Aim of the exercise
Look through the listing for the string "Samochodowe" and copy out every line that holds it.

Provided data
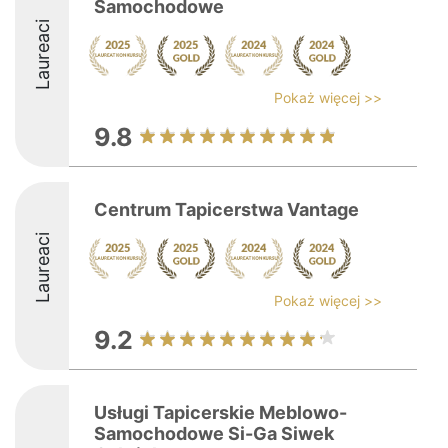
Samochodowe
Laureaci
Pokaż więcej >>
9.8
Centrum Tapicerstwa Vantage
Laureaci
Pokaż więcej >>
9.2
Usługi Tapicerskie Meblowo-
Samochodowe Si-Ga Siwek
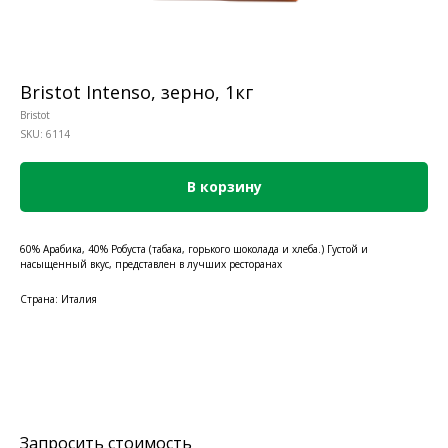
Bristot Intenso, зерно, 1кг
Bristot
SKU:
6114
В корзину
60% Арабика, 40% Робуста (табака, горького шоколада и хлеба.) Густой и
насыщенный вкус, представлен в лучших ресторанах
Страна: Италия
Запросить стоимость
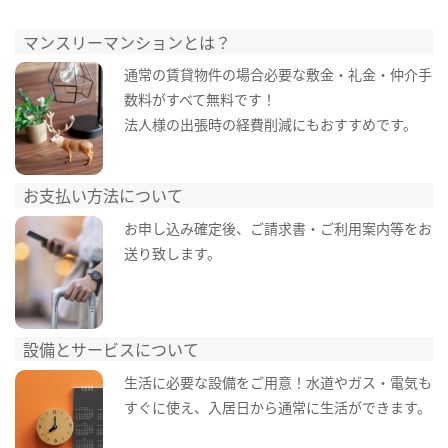
マンスリーマンションとは？
通常の賃貸物件の場合必要な敷金・礼金・仲介手
数料がすべて無料です！
法人様の出張時の経費削減にもおすすめです。
お支払い方法について
お申し込み確定後、ご請求書・ご利用案内等をお
送り致します。
設備とサービスについて
生活に必要な設備をご用意！水道やガス・電気も
すぐに使え、入居日から通常に生活ができます。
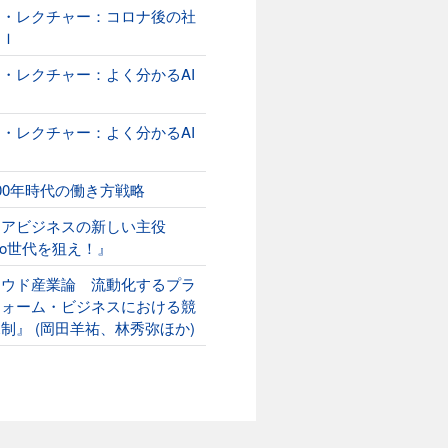
オ・レクチャー：コロナ後の社
ＡＩ
・レクチャー：よく分かるAI
２
・レクチャー：よく分かるAI
00年時代の働き方戦略
ニアビジネスの新しい主役
ako世代を狙え！』
ラウド産業論 流動化するプラ
フォーム・ビジネスにおける競
制』 (岡田羊祐、林秀弥ほか)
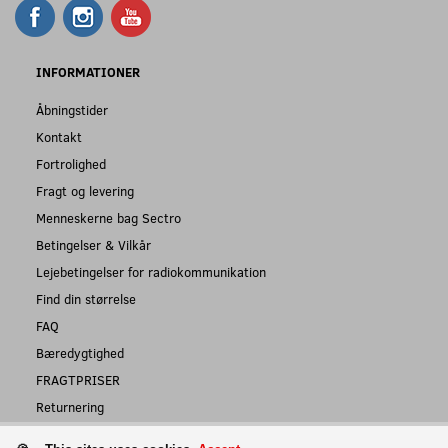
INFORMATIONER
Åbningstider
Kontakt
Fortrolighed
Fragt og levering
Menneskerne bag Sectro
Betingelser & Vilkår
Lejebetingelser for radiokommunikation
Find din størrelse
FAQ
Bæredygtighed
FRAGTPRISER
Returnering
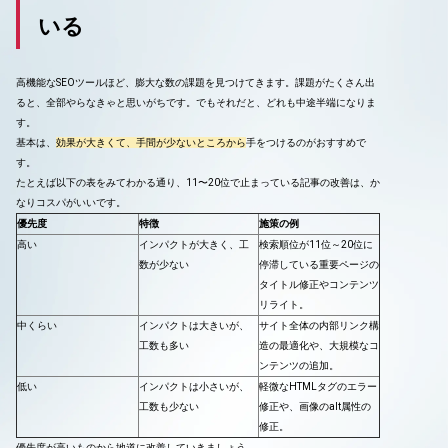
いる
高機能なSEOツールほど、膨大な数の課題を見つけてきます。課題がたくさん出
ると、全部やらなきゃと思いがちです。でもそれだと、どれも中途半端になりま
す。
基本は、
効果が大きくて、手間が少ないところから
手をつけるのがおすすめで
す。
たとえば以下の表をみてわかる通り、11〜20位で止まっている記事の改善は、か
なりコスパがいいです。
優先度
特徴
施策の例
高い
インパクトが大きく、工
検索順位が11位～20位に
数が少ない
停滞している重要ページの
タイトル修正やコンテンツ
リライト。
中くらい
インパクトは大きいが、
サイト全体の内部リンク構
工数も多い
造の最適化や、大規模なコ
ンテンツの追加。
低い
インパクトは小さいが、
軽微なHTMLタグのエラー
工数も少ない
修正や、画像のalt属性の
修正。
優先度が高いものから地道に改善していきましょう。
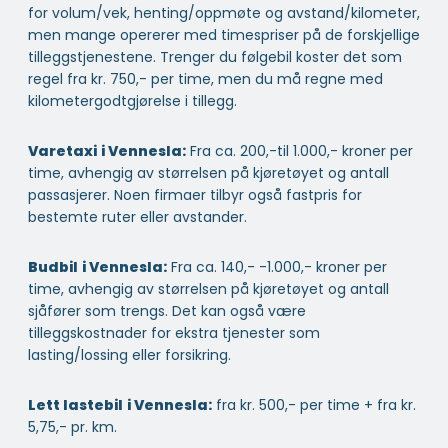
for volum/vek, henting/oppmøte og avstand/kilometer,
men mange opererer med timespriser på de forskjellige
tilleggstjenestene. Trenger du følgebil koster det som
regel fra kr. 750,- per time, men du må regne med
kilometergodtgjørelse i tillegg.
Varetaxi
i Vennesla:
Fra ca. 200,-til 1.000,- kroner per
time, avhengig av størrelsen på kjøretøyet og antall
passasjerer. Noen firmaer tilbyr også fastpris for
bestemte ruter eller avstander.
Budbil
i Vennesla:
Fra ca. 140,- -1.000,- kroner per
time, avhengig av størrelsen på kjøretøyet og antall
sjåfører som trengs. Det kan også være
tilleggskostnader for ekstra tjenester som
lasting/lossing eller forsikring.
Lett lastebil
i Vennesla:
fra kr. 500,- per time + fra kr.
5,75,- pr. km.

Solution to the exercise
Samochodowe
Samochodowe Si-Ga Siwek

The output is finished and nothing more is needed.